┌────────

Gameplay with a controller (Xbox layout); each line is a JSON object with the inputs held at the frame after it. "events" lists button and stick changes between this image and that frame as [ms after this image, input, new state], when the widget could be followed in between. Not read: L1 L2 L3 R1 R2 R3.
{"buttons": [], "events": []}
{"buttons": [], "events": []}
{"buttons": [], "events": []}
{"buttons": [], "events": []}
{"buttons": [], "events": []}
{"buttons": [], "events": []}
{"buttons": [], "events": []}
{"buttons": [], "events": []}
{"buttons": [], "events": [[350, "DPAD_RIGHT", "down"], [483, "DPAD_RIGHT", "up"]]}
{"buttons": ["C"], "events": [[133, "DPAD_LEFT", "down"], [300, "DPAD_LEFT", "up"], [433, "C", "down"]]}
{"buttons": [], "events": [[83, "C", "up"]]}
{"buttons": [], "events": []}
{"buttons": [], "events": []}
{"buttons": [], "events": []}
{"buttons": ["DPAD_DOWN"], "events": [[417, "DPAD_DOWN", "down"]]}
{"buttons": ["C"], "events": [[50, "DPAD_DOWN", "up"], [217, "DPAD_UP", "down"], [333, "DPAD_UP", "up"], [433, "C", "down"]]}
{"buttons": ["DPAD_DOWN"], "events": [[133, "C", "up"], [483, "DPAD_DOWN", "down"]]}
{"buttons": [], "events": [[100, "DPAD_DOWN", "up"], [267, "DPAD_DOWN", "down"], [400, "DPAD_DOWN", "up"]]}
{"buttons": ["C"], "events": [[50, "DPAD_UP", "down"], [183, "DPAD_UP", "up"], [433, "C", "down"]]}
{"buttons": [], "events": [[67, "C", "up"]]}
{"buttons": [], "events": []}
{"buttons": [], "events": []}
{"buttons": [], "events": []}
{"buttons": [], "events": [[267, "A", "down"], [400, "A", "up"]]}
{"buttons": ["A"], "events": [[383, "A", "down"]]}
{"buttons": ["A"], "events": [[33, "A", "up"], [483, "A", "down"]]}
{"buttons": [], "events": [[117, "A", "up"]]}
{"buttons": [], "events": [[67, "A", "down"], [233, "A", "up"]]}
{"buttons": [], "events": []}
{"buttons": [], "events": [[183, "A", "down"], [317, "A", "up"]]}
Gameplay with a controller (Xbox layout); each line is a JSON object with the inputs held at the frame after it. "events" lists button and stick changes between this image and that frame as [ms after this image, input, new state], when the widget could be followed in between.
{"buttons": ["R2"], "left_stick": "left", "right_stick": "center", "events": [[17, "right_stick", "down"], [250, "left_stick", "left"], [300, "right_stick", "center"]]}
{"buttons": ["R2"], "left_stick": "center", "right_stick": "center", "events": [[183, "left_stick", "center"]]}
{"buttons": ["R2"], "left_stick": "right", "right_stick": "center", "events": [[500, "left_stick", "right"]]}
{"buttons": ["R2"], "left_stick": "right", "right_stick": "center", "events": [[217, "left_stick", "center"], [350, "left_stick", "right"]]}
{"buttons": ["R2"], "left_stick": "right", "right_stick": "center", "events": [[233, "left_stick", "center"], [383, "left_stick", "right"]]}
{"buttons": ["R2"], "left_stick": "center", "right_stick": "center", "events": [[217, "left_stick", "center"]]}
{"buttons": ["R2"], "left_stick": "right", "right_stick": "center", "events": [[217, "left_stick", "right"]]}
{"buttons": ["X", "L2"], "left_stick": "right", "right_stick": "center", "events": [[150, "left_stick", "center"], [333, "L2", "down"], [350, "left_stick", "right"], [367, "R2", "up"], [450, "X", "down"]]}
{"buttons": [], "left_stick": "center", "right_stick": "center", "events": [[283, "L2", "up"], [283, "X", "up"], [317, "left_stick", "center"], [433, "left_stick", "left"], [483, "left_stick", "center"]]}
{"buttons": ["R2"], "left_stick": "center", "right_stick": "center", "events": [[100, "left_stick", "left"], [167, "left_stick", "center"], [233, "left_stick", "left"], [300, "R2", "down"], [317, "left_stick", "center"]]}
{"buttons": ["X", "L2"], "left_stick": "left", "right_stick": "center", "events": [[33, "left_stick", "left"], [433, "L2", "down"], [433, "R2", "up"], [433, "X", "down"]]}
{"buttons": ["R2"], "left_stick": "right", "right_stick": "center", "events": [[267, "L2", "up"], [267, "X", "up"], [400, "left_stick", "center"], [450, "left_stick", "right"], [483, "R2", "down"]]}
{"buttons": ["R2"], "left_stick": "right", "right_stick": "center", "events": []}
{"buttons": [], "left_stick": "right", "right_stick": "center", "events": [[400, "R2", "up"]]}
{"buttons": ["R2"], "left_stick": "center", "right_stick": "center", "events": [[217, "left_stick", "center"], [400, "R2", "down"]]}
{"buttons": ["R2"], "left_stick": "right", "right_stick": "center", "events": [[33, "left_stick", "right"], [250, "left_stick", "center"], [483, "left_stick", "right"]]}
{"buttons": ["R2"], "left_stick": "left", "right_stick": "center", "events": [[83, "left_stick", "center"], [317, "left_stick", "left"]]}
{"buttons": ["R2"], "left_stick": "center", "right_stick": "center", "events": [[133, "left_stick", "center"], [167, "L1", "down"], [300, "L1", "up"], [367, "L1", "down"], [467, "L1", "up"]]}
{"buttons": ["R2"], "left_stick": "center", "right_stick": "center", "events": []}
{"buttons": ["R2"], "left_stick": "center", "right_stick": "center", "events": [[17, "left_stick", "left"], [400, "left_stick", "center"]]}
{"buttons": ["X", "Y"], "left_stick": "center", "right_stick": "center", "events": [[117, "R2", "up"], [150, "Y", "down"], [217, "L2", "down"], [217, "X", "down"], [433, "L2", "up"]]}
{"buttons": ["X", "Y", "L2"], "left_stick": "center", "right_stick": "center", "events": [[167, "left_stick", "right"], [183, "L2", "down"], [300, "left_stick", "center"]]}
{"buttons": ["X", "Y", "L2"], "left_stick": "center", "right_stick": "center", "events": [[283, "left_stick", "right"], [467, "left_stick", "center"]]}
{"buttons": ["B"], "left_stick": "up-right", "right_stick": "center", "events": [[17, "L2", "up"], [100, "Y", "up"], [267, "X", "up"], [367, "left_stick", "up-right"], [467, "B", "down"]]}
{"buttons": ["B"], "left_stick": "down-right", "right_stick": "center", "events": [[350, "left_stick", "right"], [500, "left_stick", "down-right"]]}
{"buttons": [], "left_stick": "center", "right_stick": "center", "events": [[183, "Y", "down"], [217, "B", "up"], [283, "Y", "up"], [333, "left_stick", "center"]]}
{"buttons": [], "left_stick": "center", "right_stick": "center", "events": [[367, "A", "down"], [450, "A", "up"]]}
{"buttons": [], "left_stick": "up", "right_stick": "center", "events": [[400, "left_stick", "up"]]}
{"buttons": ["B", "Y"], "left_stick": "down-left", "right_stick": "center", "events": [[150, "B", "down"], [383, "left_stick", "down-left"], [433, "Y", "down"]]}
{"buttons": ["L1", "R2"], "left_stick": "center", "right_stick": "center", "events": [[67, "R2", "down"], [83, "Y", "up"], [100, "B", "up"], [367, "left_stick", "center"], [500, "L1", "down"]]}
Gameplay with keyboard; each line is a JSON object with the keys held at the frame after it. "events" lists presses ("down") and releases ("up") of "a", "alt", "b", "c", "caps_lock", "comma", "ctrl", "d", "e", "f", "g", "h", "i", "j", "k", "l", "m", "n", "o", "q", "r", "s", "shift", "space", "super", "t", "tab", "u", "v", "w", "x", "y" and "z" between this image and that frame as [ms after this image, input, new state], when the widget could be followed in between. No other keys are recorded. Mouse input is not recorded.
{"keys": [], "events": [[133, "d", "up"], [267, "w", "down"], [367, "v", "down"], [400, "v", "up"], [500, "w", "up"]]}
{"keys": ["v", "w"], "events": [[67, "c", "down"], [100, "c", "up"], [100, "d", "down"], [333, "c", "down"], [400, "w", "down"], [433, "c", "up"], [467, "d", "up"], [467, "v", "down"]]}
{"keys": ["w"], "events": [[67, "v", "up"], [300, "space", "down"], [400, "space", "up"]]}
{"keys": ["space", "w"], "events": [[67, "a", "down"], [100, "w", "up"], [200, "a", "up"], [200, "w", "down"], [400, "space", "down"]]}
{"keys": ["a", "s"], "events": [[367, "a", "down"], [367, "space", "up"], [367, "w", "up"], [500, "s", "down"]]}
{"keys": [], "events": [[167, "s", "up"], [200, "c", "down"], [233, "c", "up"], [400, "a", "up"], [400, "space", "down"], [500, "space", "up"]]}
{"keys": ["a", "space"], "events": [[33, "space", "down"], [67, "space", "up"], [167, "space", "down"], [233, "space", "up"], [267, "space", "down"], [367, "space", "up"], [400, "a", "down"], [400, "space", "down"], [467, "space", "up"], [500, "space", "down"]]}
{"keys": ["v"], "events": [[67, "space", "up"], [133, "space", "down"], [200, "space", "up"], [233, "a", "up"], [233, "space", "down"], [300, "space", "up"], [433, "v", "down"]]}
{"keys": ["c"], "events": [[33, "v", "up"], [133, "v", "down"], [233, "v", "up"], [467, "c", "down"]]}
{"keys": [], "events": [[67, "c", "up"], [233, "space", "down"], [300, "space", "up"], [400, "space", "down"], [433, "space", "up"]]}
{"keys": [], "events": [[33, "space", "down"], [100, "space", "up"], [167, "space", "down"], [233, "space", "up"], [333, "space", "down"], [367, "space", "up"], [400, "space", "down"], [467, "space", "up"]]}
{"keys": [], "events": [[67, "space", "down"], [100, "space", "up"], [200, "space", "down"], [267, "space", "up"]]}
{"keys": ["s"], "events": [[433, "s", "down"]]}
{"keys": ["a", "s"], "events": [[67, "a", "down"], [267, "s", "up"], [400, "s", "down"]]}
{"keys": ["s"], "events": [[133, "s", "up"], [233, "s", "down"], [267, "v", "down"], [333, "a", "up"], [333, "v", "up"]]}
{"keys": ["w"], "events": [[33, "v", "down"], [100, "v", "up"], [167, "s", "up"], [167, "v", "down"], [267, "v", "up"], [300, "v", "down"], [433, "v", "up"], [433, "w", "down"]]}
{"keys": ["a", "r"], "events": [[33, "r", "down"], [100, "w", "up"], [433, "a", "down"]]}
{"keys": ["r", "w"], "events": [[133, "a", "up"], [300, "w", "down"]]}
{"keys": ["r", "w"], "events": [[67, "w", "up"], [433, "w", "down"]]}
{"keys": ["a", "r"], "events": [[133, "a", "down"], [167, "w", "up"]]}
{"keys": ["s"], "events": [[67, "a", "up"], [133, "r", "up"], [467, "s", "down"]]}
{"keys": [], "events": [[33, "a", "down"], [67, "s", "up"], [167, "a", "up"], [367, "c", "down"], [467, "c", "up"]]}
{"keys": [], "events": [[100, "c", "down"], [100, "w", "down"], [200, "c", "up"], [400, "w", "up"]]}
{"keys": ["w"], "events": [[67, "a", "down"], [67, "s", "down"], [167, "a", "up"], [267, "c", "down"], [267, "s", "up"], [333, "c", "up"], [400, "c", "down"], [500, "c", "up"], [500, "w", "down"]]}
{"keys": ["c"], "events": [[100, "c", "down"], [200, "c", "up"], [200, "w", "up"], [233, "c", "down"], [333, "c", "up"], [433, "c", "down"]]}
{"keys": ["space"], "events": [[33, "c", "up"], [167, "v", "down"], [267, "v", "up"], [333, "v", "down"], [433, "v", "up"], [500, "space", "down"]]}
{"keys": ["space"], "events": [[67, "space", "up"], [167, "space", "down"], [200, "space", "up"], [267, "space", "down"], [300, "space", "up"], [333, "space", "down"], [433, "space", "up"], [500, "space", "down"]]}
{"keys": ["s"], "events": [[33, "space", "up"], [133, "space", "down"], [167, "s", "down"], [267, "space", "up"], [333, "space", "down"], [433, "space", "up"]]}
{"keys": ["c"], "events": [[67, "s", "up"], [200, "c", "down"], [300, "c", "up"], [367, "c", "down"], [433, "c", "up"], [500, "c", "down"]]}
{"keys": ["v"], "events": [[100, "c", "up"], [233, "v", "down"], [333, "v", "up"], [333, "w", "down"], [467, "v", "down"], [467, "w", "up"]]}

└────────

» **What is being asked**
Go through the material above and copy each line that has the word "lists".

» **Answer to this task**
Gameplay with a controller (Xbox layout); each line is a JSON object with the inputs held at the frame after it. "events" lists button and stick changes between this image and that frame as [ms after this image, input, new state], when the widget could be followed in between. Not read: L1 L2 L3 R1 R2 R3.
Gameplay with a controller (Xbox layout); each line is a JSON object with the inputs held at the frame after it. "events" lists button and stick changes between this image and that frame as [ms after this image, input, new state], when the widget could be followed in between.
Gameplay with keyboard; each line is a JSON object with the keys held at the frame after it. "events" lists presses ("down") and releases ("up") of "a", "alt", "b", "c", "caps_lock", "comma", "ctrl", "d", "e", "f", "g", "h", "i", "j", "k", "l", "m", "n", "o", "q", "r", "s", "shift", "space", "super", "t", "tab", "u", "v", "w", "x", "y" and "z" between this image and that frame as [ms after this image, input, new state], when the widget could be followed in between. No other keys are recorded. Mouse input is not recorded.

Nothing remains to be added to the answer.